Yesterday, @will_mccants provided a needed perspective as to where the focus should be for countering violent extremism (CVE) in the domestic U.S. setting. Will’s post, “Countering Violent Extremism, Part 2 – Scope” outlines a spectrum of people either vulnerable to, supporting of, or actively participating in violent extremism. As I’ve noted on this forum in the past, there is little evidence to warrant the overarching, highly bureaucratic response outlined in the White House Strategy for Countering Violent Extremism. As Will reiterates here and I have pointed to in past posts, there are insufficient numbers of violent extremists to warrant large-scale national programs to win Muslim “Hearts and Minds”. Here’s Will’s opinion on where to focus:
Based on the incredibly low numbers of AQ supporters in the United States (see Charlie Kurzman’s recent study), the United States should treat the problem of AQ support like it treats supporters of white hate groups. It should focus on turning around law-abiding and incarcerated supporters rather than reaching out to the broader communities of which they are a part. This approach may not suit law enforcement (which prefers to build cases), the administration (which wants to increase the resilience of US Muslims against al-Qaeda propaganda), civil libertarians (who worry about infringing on personal freedoms), or large swathes of the public (who are terrified of fifth columns). But it is commensurate with the threat; its success can be measured; it carries less risk of alienating communities from which terrorists arise; it undermines the narrative that these communities are potential threats; and it is far less threatening to civil liberties than the current approach.

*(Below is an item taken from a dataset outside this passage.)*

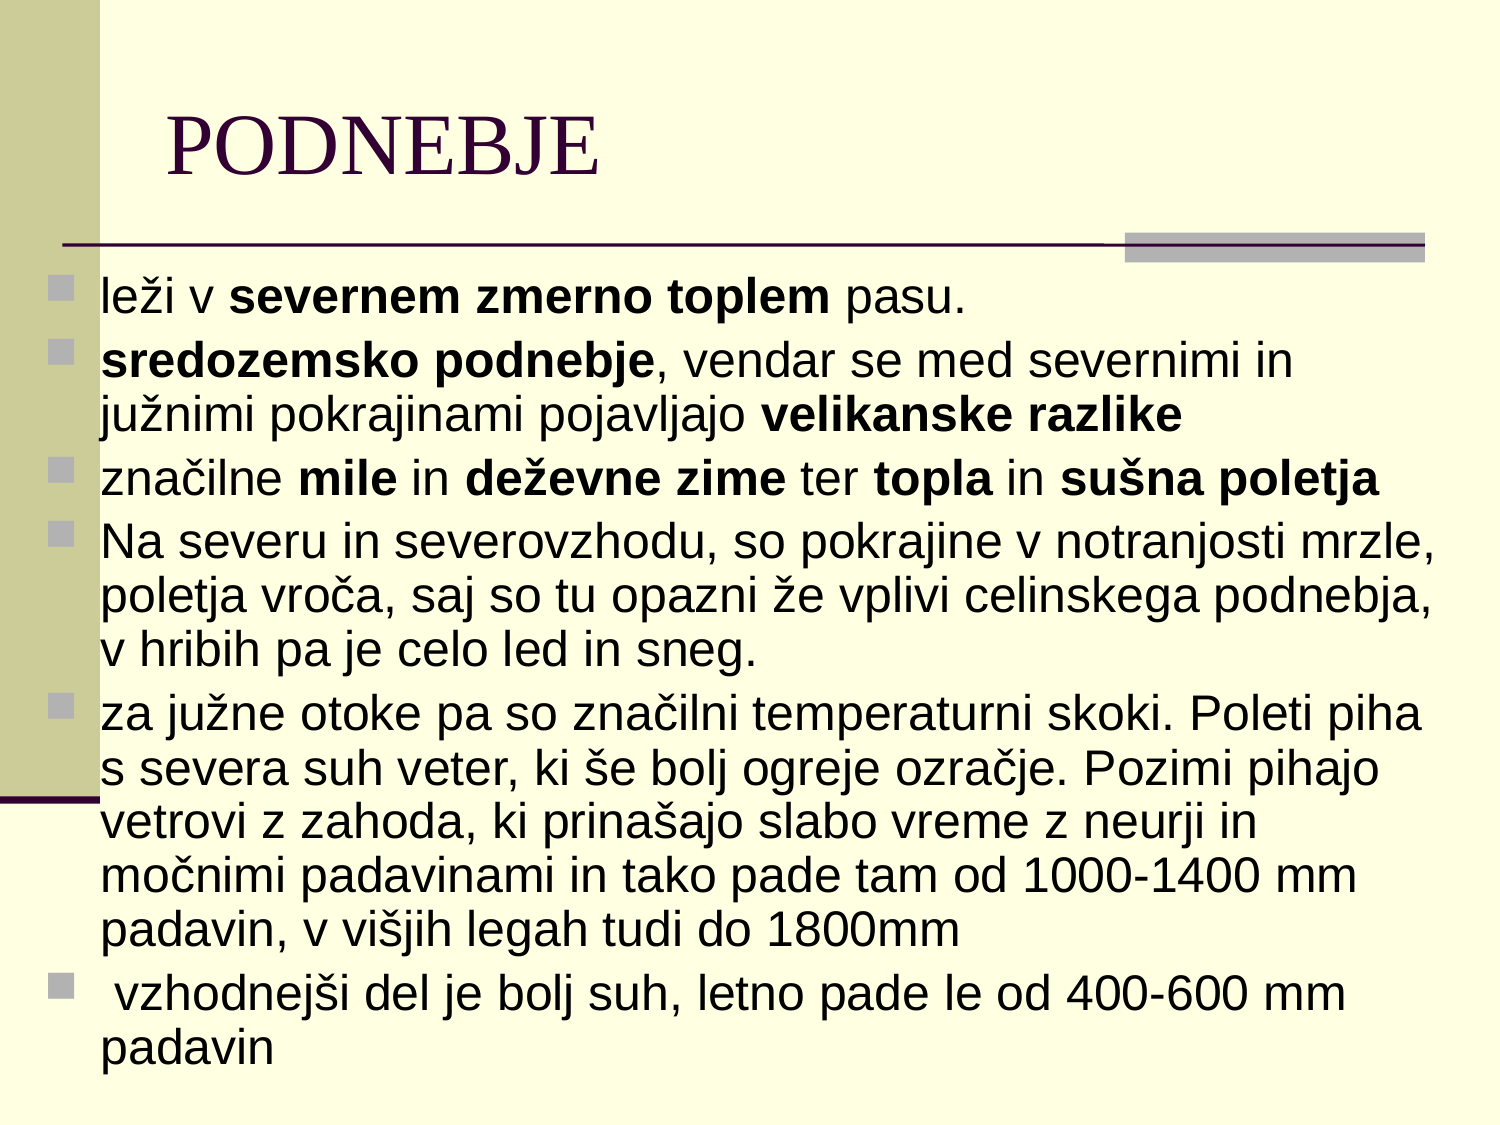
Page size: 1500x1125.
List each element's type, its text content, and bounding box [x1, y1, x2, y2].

title PODNEBJE [150, 45, 1425, 234]
list leži v severnem zmerno toplem pasu. sredozemsko podnebje, vendar se med severnimi in južnimi pokrajinami pojavljajo velikanske razlike značilne mile in deževne zime ter topla in sušna poletja Na severu in severovzhodu, so pokrajine v notranjosti mrzle, poletja vroča, saj so tu opazni že vplivi celinskega podnebja, v hribih pa je celo led in sneg. za južne otoke pa so značilni temperaturni skoki. Poleti piha s severa suh veter, ki še bolj ogreje ozračje. Pozimi pihajo vetrovi z zahoda, ki prinašajo slabo vreme z neurji in močnimi padavinami in tako pade tam od 1000-1400 mm padavin, v višjih legah tudi do 1800mm vzhodnejši del je bolj suh, letno pade le od 400-600 mm padavin [29, 262, 1465, 1125]
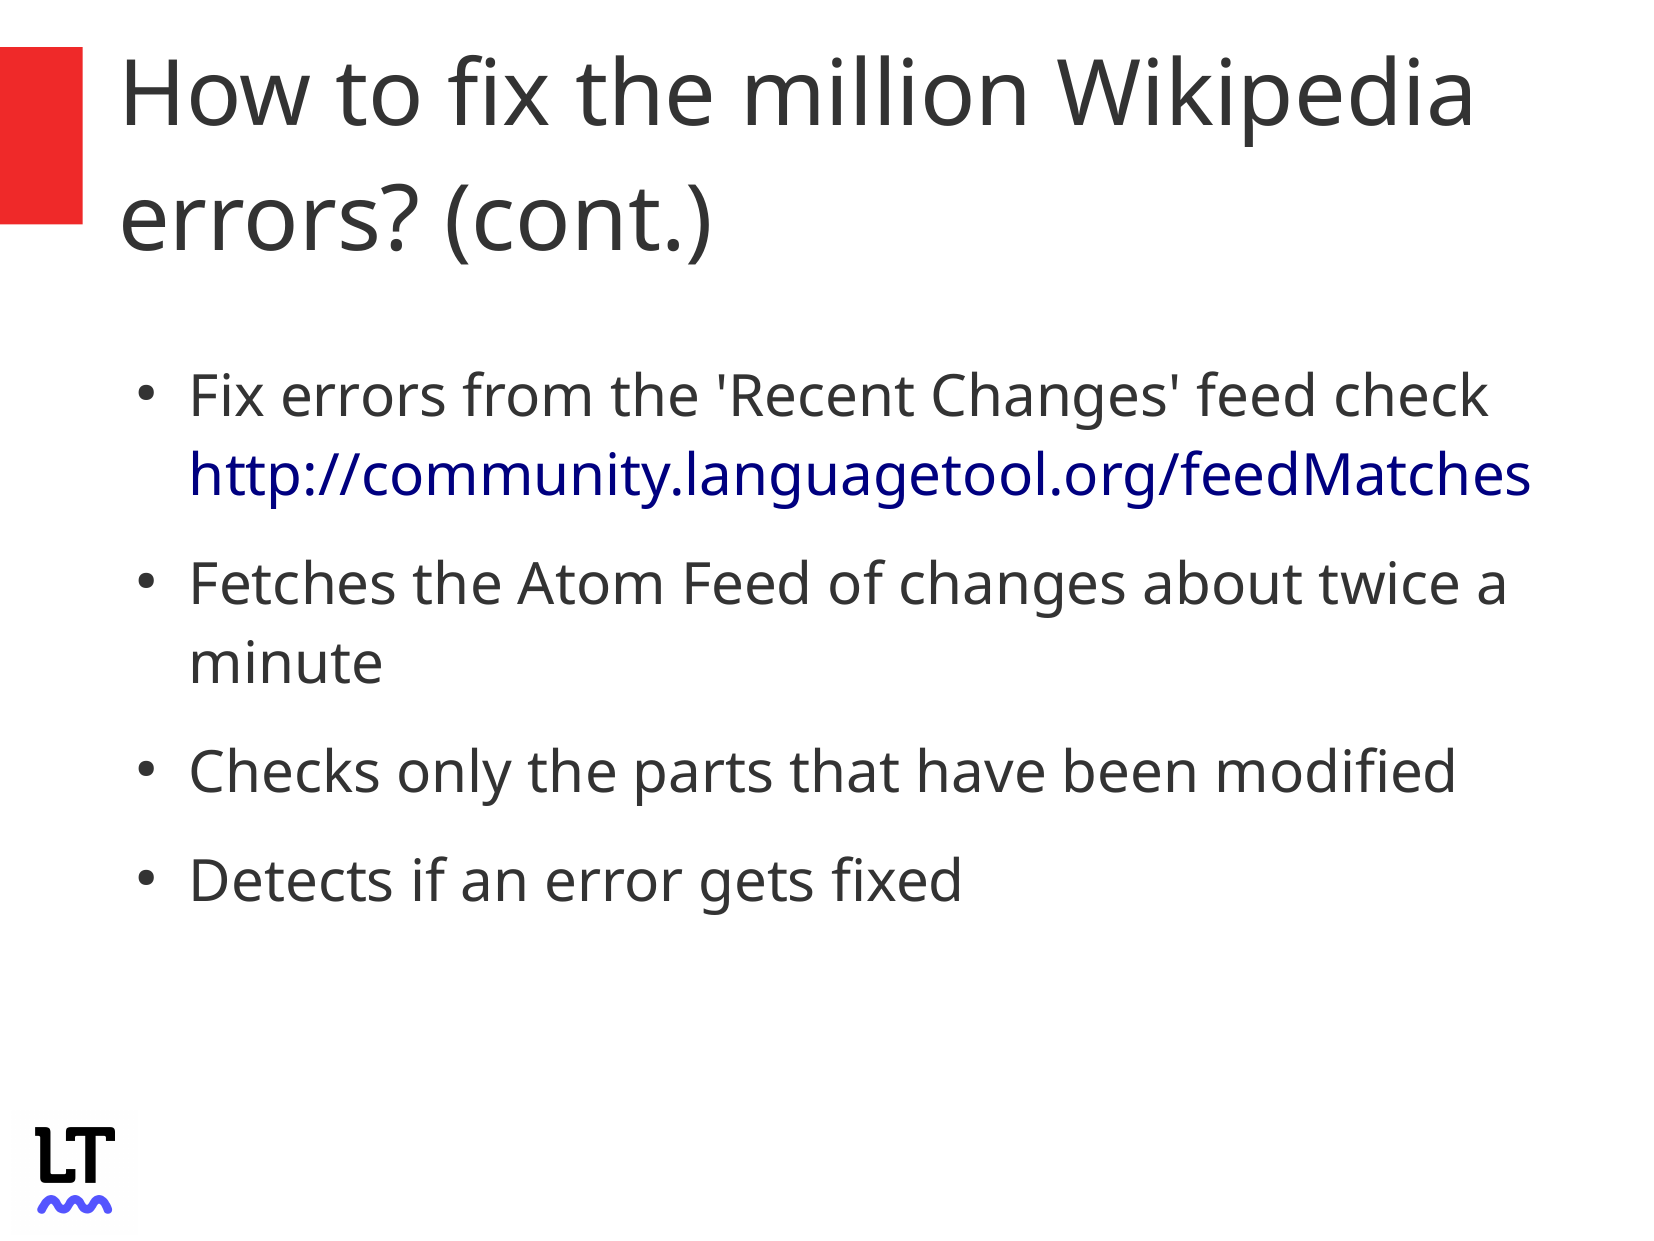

Will’s focus is on target, and that of the White House Strategy is not. I’ve yet to see them explain where these lost communities requiring extremist de-programming reside. Of course, they’ll quickly jump to the Minneapolis Somali recruits to al Shabaab which represents one case of mass recruitment of young vulnerable boys. But, the reasons these young boys joined al Shabaab may have more to do with identity than ideology. Likewise, the community didn’t seem to be very informed on what their young boys were doing. So in the context of Minneapolis-Shabaab recruitment, what would have been accomplished or prevented in the White House CVE approach to engage vulnerable communities?
Of equal importance are the questions of “why now?” and “why this approach?”. The administration seems convinced a “Spike in Homegrown Extremism” exists – or maybe three years ago there might have been. Thus, the federal government committed years ago to execute a plan. This plan emerges many years later looking like something that may have been worthwhile doing in 2002 more than 2012. It’s taken so long to put this CVE plan together that the threat has evolved into something entirely different. The current plan appears likely to exasperate current tensions playing out with regards to the NYPD’s surveillance of ‘vulnerable communities’.
Lastly, if I’ve learned anything, broad, top-down federal strategies to deal with local issues routinely fail. The individuals, ideologies and threats of extremism arising from local communities vary wildly from place to place. I doubt this strategy, its approach and its associated costs will have any significant impact on extremism – the ends will never justify the means.
My take: if the federal government needs to expend such energy and resources to protect Americans, they should apply their efforts on real, large scale problems which threaten the security of everyday citizens. Disrupting the violence emanating from Mexican drug cartels immediately comes to mind.